What you will do
**1)** In the text on the KLS conjecture, over which sets is the minimum taken that gives the isoperimetric constant of the standard Gaussian measure?
**2)** Extend the text on the KLS conjecture past its final sentence, in the same expository style.
── Text provided
The KLS Conjecture (problem 30)
The isoperimetric problem dates back to the ancient Greeks who conjectured that in $\mathbb{R}^2$, the shape with fixed boundary length that maximizes is given by a circle. While this has been proven a long time ago, the same question for higher-dimensional spaces and general measures remains an active area of research. For a probability measure $\mu$ on $\mathbb{R}^n$, and Euclidean distance $d$, the isoperimetric problem consists in determining the set $S$ that minimizes the boundary measure $\mu^+(S)$ given a fixed volume $\mu(S)$.
Definition 1:
The boundary measure of a set $S \subset \mathbb{R}^n$ with respect to the probability measure $\mu$ and Euclidean distance $d$ is given by \(\mu^+(S):= \lim_{\varepsilon \to 0}\frac{\mu(S+\varepsilon B_n)-\mu(S)}{\varepsilon},\) where $B_n$ denotes the Euclidean Ball in $n$ dimensions.
The isoperimetric constant $\psi_\mu$ is the minimal boundary measure among sets $S$ with $\mu(S)\geq \frac{1}{2}$: \(\psi_\mu := \inf_{S \subseteq \mathbb{R}^n} \frac{\mu^+(S)}{\min\{\mu(S), \mu(\mathbb{R}^n\backslash S)\}}.\)
Sometimes $\psi_\mu$ is referred to as the Cheeger constant. For the $n$-dimensional standard Gaussian measure $\gamma_n$, the isoperimetric constant is given by the minimum over half-spaces (first proven in (Sudakov & Tsirel’son, 1974), but several proofs exist nowadays). Notably, this implies lower bounds on the isoperimetric constant independent of the dimension.
On the other hand, a general measure $\mu$ might admit a bottleneck, i.e. a split dividing $\mathbb{R}^n$ into two or more regions that are only connected by small probability sets (the reader may want to image a gym dumbbell), and in those cases the isoperimetric constant can be arbitrarily small. This motivates the following question: Does there exist a class of measures on $\mathbb{R}^n$ where we do not expect bottlenecks, or more precisely, such that the isoperimetric constant is bounded from below by a dimension-independent and universal constant?
Consider the class of log-concave probability distributions. These are the probability measures with densities $f$ such that $\log(f)$ is concave. This includes in particular all uniform measures over convex sets, a situation where we do not expect bottlenecks to appear. Indeed, Kannan, Lovász and Simonovits (Kannan et al., 1995) conjectured in 1995 that for all log-concave measures, the isoperimetric constant is, up to a universal constant, attained by minimizing over half-spaces, like in the Gaussian case:
Equivalently, there exists a universal constant $C>0$ such that \(\psi_\mu \geq \frac{C}{\sqrt{\\||A\\||_\text{op}}},\) where $A$ denotes the covariance matrix of the measure $\mu$, $A=\mathbb{E} \left(X- \mathbb{E}X\right)\left(X- \mathbb{E}X\right)^\top$, where $\mathbb{E}$ denotes expectation of $X\sim\mu$.
────
── Data entries
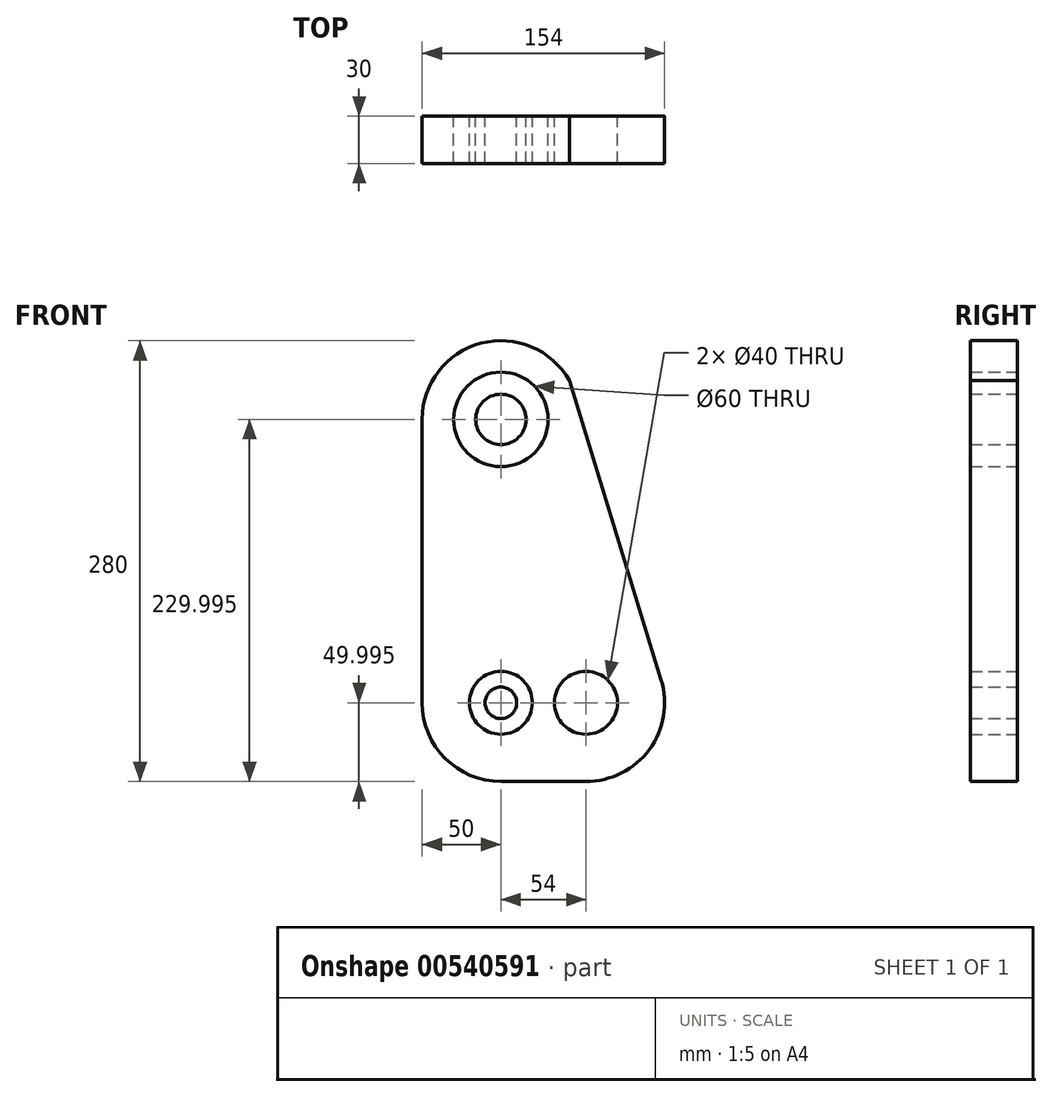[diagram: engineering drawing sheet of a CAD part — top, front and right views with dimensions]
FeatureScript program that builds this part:
annotation { "Feature Type Name" : "Feature", "Feature Type Description" : "" }
export const myFeature = defineFeature(function(context is Context, id is Id, definition is map)
    precondition{}
    {
        {
            var Q0;
            Q0=qCreatedBy(makeId("Front.planeOp"),FACE);
            var sketch = newSketch(context, id + "F0", { "sketchPlane" : qUnion([Q0])});
            skArc(sketch, "E0", {"start": v(-50, -66.88) * mm, "mid": v(-35.36, -102.24) * mm, "end": v(0, -116.88) * mm});
            skArc(sketch, "E1", {"start": v(43.54, 137.7) * mm, "mid": v(-12.7, 161.47) * mm, "end": v(-50, 113.12) * mm});
            skArc(sketch, "E2", {"start": v(54, -116.88) * mm, "mid": v(94.2, -96.6) * mm, "end": v(101.8, -52.22) * mm});
            skLineSegment(sketch, "E3", {"start": v(-50, 113.12) * mm, "end": v(-50, -66.88) * mm});
            skLineSegment(sketch, "E4", {"start": v(0, -116.88) * mm, "end": v(54, -116.88) * mm});
            skPoint(sketch, "E5.orphan", {"position": v(50, 113.12) * mm});
            skCircle(sketch, "E6", {"center": v(0, -66.88) * mm, "radius": 20 * mm});
            skCircle(sketch, "E7", {"center": v(54, -66.88) * mm, "radius": 20 * mm});
            skCircle(sketch, "E8", {"center": v(0, -66.88) * mm, "radius": 10 * mm});
            skCircle(sketch, "E9", {"center": v(0, 113.12) * mm, "radius": 30 * mm});
            skCircle(sketch, "E10", {"center": v(0, 113.12) * mm, "radius": 16 * mm});
            skLineSegment(sketch, "E11", {"start": v(43.54, 137.7) * mm, "end": v(101.8, -52.22) * mm});
            skSolve(sketch);
        }
        {
            var Q0;
            Q0=makeQuery(id+"F0.imprint","IMPRINT",FACE,{"disambiguationData":[TD([[makeQuery(id+"F0.imprint","IMPRINT",EDGE,{"derivedFrom":sQuery(id+"F0.wireOp",EDGE,"E0")}),1.0]])]});
            var Q1;
            Q1=makeQuery(id+"F0.imprint","IMPRINT",FACE,{"disambiguationData":[TD([[makeQuery(id+"F0.imprint","IMPRINT",EDGE,{"derivedFrom":sQuery(id+"F0.wireOp",EDGE,"E8")}),1.0]])]});
            var Q2;
            Q2=makeQuery(id+"F0.imprint","IMPRINT",FACE,{"disambiguationData":[TD([[makeQuery(id+"F0.imprint","IMPRINT",EDGE,{"derivedFrom":sQuery(id+"F0.wireOp",EDGE,"E10")}),1.0]])]});
            extrude(context, id + "F1", {"entities" : qUnion([Q0, Q1, Q2]), "depth" : 30 * mm, "offsetDistance" : 25 * mm});
        }
    });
────
Answers in order
**1)** Half-spaces.

**2)**
The equivalence is due to log-concavity and shown in Lemma 1 in (Lee & Vempala, 2018). Moreover, by this equivalence we can focus on isotropic distributions, i.e. $\mathbb{E}[X]=0$ and $A= I$. We will denote by $\psi_n$ the infimum over all log-concave isotropic distributions over $\mathbb{R}^n$.
Besides important connections to other conjectures which we will discuss later, a lower bound on the isoperimteric constant has very useful implications:
-
It is equivalent to a Poincaré inequality which states that there exists a constant $C_P>0$ such that for all smooth functions $f: \mathbb{R}^n \to \mathbb{R}$, \(\mathrm{Var}_{X \sim \mu}(f(X)) \leq C_P \int_{\mathbb{R}^n} \\|\nabla f\\|_2^2 \,d \mu.\)
- Moreover, a lower bound on the isoperimetric constant is equivalent to Lipschitz concentration (Gromov & Milman, 1983), (Milman, 2009): For $X \sim \mu$ and $f$ being an $L$-Lipschitz function, it holds \(\mathbb{P}(|f(X)-\mathbb{E}[f(X)]|\geq t) \leq \exp(-\frac{t}{L}\Omega(\psi_\mu)).\)
- The ball walk on a convex body is a Markov Chain Monte Carlo algorithm to sample from the uniform distribution over a convex body. If the starting distribution is sufficiently close to the uniform distribution, the KLS conjecture implies that for every convex body the ball walk mixes in $\tilde{O}(n^2)$ steps (up to log factors (Kannan et al., 1997)). This rate is, in general, unimprovable.
For a more detailed description and further applications, see the survey by Lee and Vempala (Lee & Vempala, 2018).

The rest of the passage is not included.